Skip to main content
Glama
yhyyz

Spark EventLog MCP Server

by yhyyz

Spark EventLog MCP Server

中文版本 | English

A comprehensive Spark event log analysis MCP server built on FastMCP 2.0 and FastAPI, providing in-depth performance analysis, resource monitoring, and optimization recommendations.

Features

  • 🌐 FastMCP & FastAPI Integration: MCP protocol support and analysis report APIs powered by FastAPI & FastMCP

  • 📊 Performance Analysis: Shuffle analysis, resource utilization monitoring, task execution analysis

  • 📈 Visual Reports: Auto-generated interactive HTML reports with direct browser access

  • ☁️ Cloud Data Sources: Support for S3 buckets and HTTP URLs with automatic path detection

  • 💡 Intelligent Optimization: Automated optimization recommendations based on analysis results

  • 🔧 Modular Architecture: Clean separation of concerns with specialized modules for tools, middleware, and configuration

  • 📝 Enhanced Logging: Comprehensive request/response logging with detailed debugging information

Quick Start

MCP Client Integration

{
  "mcpServers": {
    "spark-eventlog": {
      "type": "stdio",
      "command": "uvx",
      "args": [
        "--from",
        "git+https://github.com/yhyyz/spark-eventlog-mcp",
        "spark-eventlog-mcp"
      ],
      "env": {
        "MCP_TRANSPORT": "stdio"
      }
    }
  }
}

stdio Mode (Local Development)

{
  "mcpServers": {
    "spark-eventlog": {
      "command": "uv run python",
      "args": ["/path/to/spark-eventlog-mcp/start.py"],
      "env": {
        "MCP_TRANSPORT": "stdio"

* * * *

# Stated task 1
In the rows, copy out the lines from the line with "common name: Guelder-rose" to the line with "genus: Dolomedes", including both of those lines.

* * * *

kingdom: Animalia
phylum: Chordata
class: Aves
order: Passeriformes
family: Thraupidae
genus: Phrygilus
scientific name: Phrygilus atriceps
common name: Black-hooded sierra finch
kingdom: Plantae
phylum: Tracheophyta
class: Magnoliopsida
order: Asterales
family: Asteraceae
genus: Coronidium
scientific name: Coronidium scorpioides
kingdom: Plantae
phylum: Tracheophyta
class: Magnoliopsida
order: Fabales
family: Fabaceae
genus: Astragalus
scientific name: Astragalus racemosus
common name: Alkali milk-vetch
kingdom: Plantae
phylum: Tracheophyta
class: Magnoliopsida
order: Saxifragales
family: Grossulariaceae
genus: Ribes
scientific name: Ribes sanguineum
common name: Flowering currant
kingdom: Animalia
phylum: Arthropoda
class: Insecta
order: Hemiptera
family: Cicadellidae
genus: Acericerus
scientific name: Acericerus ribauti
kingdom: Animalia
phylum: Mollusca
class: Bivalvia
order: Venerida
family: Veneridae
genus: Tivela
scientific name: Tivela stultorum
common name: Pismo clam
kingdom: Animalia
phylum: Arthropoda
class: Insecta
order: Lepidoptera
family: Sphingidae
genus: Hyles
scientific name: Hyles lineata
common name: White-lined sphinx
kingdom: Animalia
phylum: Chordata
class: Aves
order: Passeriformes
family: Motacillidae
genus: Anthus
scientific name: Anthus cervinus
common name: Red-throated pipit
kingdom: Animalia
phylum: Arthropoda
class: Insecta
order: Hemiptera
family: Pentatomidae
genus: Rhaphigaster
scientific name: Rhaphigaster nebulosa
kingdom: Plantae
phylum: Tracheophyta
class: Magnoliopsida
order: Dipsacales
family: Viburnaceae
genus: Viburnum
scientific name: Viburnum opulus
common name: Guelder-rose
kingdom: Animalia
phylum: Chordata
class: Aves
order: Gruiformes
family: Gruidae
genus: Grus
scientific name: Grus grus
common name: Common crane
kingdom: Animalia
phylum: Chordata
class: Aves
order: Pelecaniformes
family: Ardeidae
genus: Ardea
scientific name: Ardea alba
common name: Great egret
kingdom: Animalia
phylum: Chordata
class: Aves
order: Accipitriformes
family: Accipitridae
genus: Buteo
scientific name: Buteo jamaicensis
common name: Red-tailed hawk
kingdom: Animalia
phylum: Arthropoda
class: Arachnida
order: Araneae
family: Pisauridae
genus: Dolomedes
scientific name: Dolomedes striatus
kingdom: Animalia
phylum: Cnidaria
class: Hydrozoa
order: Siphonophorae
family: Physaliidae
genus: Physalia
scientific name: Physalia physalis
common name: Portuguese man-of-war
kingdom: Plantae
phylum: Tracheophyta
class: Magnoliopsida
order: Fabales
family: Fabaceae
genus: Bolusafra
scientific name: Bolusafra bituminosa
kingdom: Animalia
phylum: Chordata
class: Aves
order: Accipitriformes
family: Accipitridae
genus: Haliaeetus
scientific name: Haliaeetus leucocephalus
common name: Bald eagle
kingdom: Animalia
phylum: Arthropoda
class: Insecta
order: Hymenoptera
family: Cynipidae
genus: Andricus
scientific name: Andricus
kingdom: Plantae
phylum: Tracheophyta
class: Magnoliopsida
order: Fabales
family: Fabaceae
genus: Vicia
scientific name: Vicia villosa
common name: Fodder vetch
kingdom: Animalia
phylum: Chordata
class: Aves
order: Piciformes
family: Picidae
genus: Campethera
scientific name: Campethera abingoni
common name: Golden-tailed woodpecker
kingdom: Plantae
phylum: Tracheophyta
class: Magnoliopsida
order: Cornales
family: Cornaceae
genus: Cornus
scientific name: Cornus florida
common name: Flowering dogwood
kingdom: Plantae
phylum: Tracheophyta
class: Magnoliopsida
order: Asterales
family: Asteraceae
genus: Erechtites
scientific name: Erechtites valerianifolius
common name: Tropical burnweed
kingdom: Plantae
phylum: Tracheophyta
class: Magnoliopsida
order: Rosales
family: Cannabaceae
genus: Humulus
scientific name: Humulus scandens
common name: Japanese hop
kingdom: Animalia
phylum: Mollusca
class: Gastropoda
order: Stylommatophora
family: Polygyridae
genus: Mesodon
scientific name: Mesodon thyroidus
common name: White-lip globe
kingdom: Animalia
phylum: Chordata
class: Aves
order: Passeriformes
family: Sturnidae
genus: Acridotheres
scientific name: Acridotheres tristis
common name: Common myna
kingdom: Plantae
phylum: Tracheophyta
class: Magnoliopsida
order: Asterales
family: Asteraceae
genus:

* * * *

# Stated task 2
Translate this sentence from the Spark EventLog MCP Server page into Spanish: "A comprehensive Spark event log analysis MCP server built on FastMCP 2.0 and FastAPI, providing in-depth performance analysis, resource monitoring, and optimization recommendations."

# Task response 1
common name: Guelder-rose
kingdom: Animalia
phylum: Chordata
class: Aves
order: Gruiformes
family: Gruidae
genus: Grus
scientific name: Grus grus
common name: Common crane
kingdom: Animalia
phylum: Chordata
class: Aves
order: Pelecaniformes
family: Ardeidae
genus: Ardea
scientific name: Ardea alba
common name: Great egret
kingdom: Animalia
phylum: Chordata
class: Aves
order: Accipitriformes
family: Accipitridae
genus: Buteo
scientific name: Buteo jamaicensis
common name: Red-tailed hawk
kingdom: Animalia
phylum: Arthropoda
class: Arachnida
order: Araneae
family: Pisauridae
genus: Dolomedes

# Task response 2
Un completo servidor MCP para el análisis de registros de eventos de Spark, construido sobre FastMCP 2.0 y FastAPI, que ofrece análisis de rendimiento en profundidad, supervisión de recursos y recomendaciones de optimización.